Text —
SACRAMENT, n. A solemn religious ceremony to which several degrees of

authority and significance are attached. Rome has seven sacraments,

but the Protestant churches, being less prosperous, feel that they can

afford only two, and these of inferior sanctity. Some of the smaller

sects have no sacraments at all — for which mean economy they will

indubitable be damned.

 

SACRED, adj. Dedicated to some religious purpose; having a divine

character; inspiring solemn thoughts or emotions; as, the Dalai Lama

of Thibet; the Moogum of M’bwango; the temple of Apes in Ceylon; the

Cow in India; the Crocodile, the Cat and the Onion of ancient Egypt;

the Mufti of Moosh; the hair of the dog that bit Noah, etc.

 

All things are either sacred or profane.

The former to ecclesiasts bring gain;

The latter to the devil appertain.

Exercise requirements —
**A)** According to the dictionary passage, how many sacraments does Rome have?
**B)** Reproduce everything in the dictionary passage from "SACRED, adj. Dedicated" down to "sacred or profane.".

(Pose estimation data)

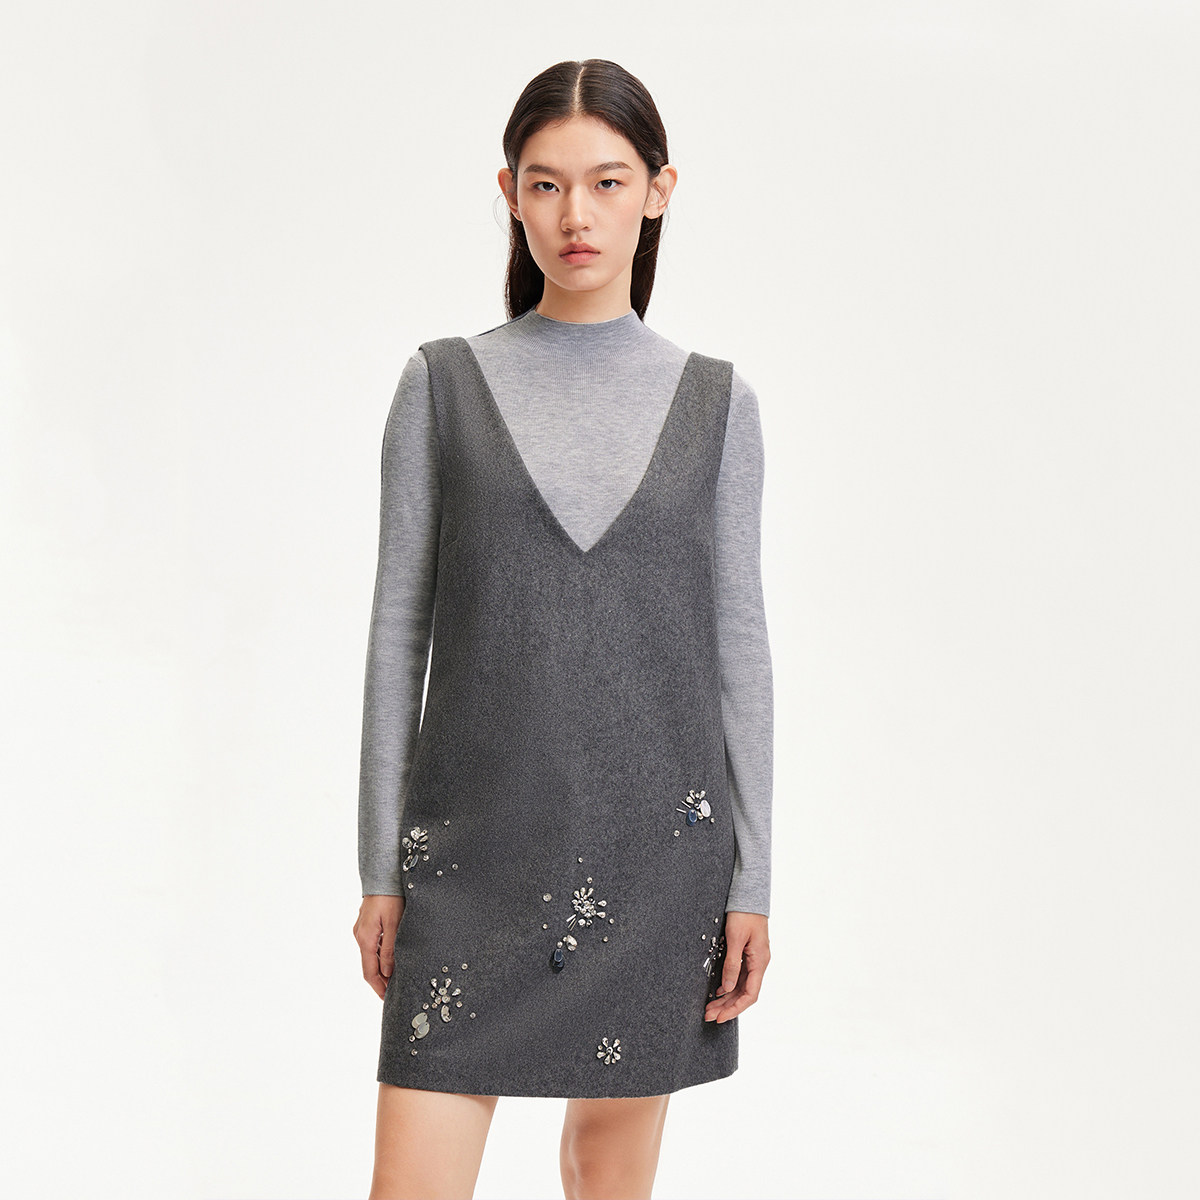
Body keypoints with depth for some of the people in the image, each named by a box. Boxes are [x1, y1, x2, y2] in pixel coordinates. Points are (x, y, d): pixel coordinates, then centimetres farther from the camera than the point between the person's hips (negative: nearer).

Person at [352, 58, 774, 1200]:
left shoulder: (715, 401, 5)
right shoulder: (443, 384, 2)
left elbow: (738, 643, 5)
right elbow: (398, 629, 3)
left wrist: (751, 881, 2)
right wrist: (380, 867, 1)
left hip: (654, 834, 1)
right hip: (476, 838, -1)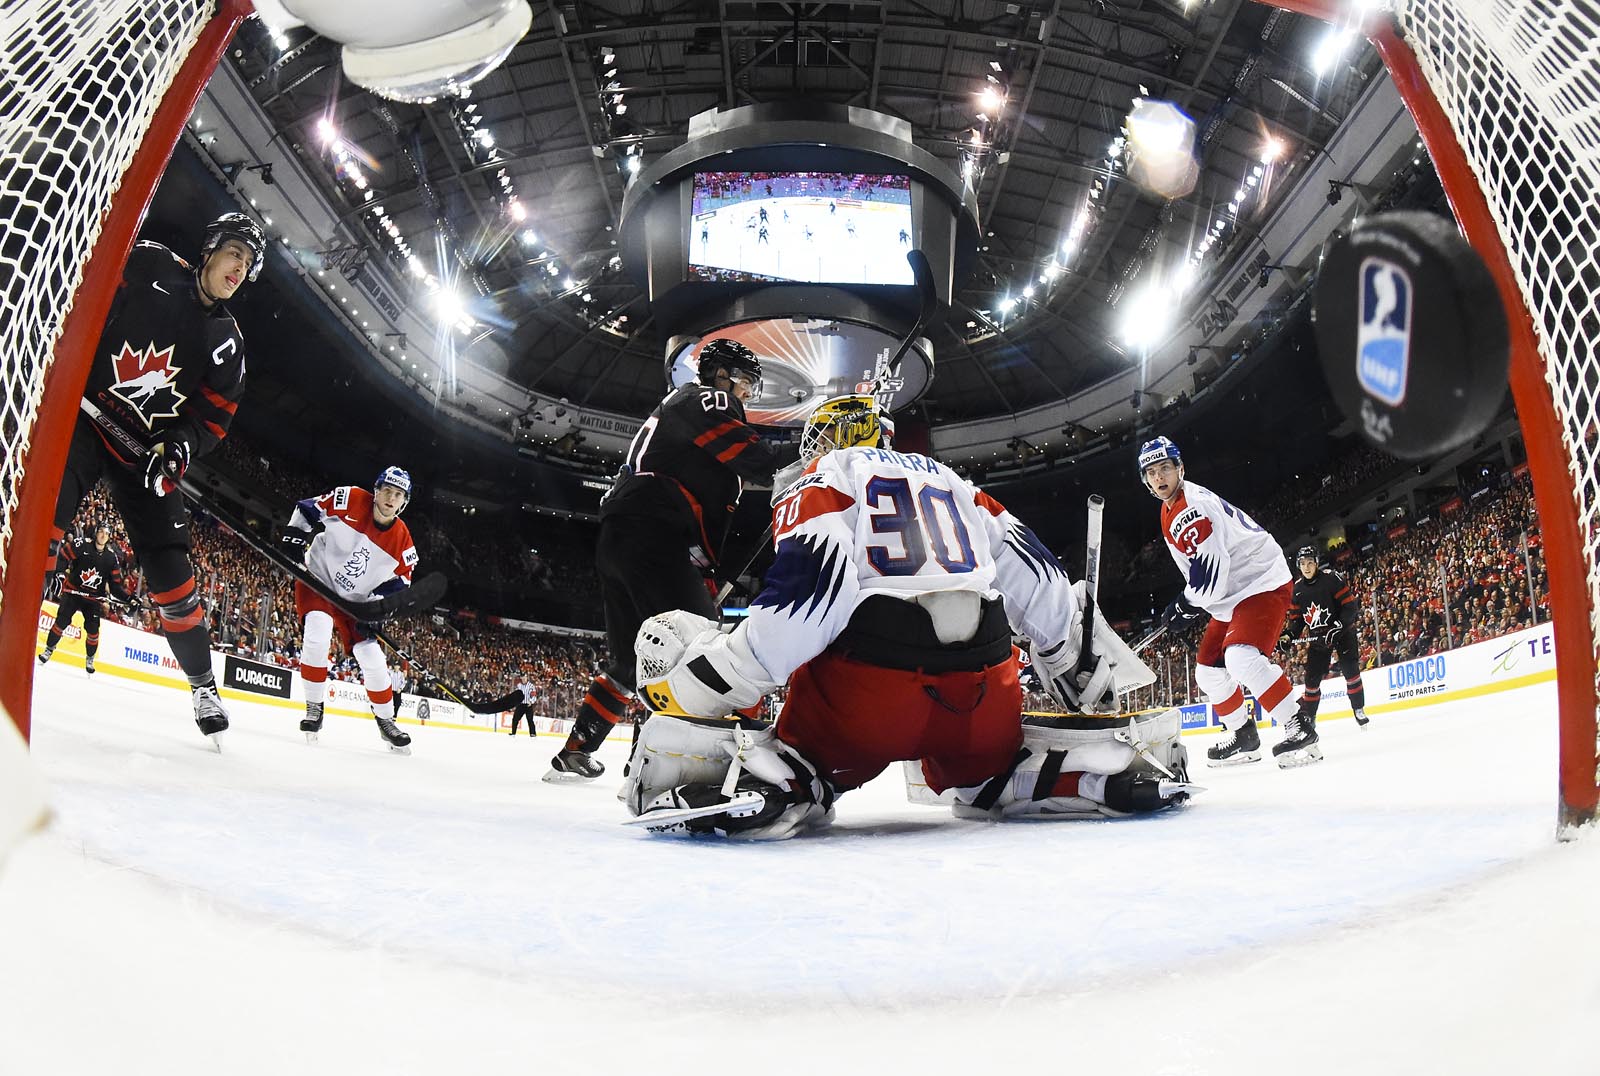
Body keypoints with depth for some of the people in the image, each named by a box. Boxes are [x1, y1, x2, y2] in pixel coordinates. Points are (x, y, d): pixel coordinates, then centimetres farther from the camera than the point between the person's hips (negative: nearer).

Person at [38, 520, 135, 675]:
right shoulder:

Responses per task —
**A)** Seven.

**B)**
SACRED, adj. Dedicated to some religious purpose; having a divine

character; inspiring solemn thoughts or emotions; as, the Dalai Lama

of Thibet; the Moogum of M’bwango; the temple of Apes in Ceylon; the

Cow in India; the Crocodile, the Cat and the Onion of ancient Egypt;

the Mufti of Moosh; the hair of the dog that bit Noah, etc.

 

All things are either sacred or profane.